## [Entries]
========================

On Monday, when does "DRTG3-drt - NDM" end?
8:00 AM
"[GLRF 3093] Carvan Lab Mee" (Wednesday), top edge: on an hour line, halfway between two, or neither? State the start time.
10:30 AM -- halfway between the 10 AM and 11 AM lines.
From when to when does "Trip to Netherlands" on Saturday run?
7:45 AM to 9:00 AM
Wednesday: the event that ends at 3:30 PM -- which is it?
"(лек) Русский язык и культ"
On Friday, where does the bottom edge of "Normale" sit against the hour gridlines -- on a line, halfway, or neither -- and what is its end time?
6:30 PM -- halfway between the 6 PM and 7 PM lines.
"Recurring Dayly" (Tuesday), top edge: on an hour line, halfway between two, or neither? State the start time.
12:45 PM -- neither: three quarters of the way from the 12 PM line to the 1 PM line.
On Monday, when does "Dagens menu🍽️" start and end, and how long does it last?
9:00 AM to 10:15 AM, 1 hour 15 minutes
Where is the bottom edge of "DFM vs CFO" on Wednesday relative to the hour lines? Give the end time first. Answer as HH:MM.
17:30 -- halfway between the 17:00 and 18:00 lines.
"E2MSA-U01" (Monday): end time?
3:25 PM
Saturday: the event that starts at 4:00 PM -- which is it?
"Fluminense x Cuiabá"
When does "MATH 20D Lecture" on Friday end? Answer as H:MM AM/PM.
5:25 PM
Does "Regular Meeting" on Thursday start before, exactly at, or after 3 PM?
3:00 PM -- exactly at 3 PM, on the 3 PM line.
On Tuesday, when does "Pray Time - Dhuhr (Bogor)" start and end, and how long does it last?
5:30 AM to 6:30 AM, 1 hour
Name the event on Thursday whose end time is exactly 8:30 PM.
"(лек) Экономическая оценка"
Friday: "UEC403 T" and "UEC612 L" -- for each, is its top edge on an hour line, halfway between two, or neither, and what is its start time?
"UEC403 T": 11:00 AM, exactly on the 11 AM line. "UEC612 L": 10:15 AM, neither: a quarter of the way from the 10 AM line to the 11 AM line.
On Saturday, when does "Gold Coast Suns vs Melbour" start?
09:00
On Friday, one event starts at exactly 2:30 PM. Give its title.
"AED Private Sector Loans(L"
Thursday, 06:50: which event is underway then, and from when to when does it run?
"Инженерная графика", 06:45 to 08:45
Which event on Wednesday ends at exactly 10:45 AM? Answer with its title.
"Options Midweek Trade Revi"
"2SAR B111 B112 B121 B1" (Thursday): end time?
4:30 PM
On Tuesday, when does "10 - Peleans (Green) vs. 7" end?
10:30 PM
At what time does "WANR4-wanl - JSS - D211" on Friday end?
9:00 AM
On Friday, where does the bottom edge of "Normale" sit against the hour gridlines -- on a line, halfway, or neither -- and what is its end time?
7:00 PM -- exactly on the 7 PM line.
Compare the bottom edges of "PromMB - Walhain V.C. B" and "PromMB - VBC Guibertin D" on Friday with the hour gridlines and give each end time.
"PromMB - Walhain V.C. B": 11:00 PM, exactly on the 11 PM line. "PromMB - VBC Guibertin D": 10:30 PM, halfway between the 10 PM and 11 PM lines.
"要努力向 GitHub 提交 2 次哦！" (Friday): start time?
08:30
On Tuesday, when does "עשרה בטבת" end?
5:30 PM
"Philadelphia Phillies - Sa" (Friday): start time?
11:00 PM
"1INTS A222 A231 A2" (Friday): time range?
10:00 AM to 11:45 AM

========================

## [Given exercise]
Count the lines of the entries above that contain the string "title", treating uppercase and lowercase as different. Reply with the number alone.

## [Correct answer]
2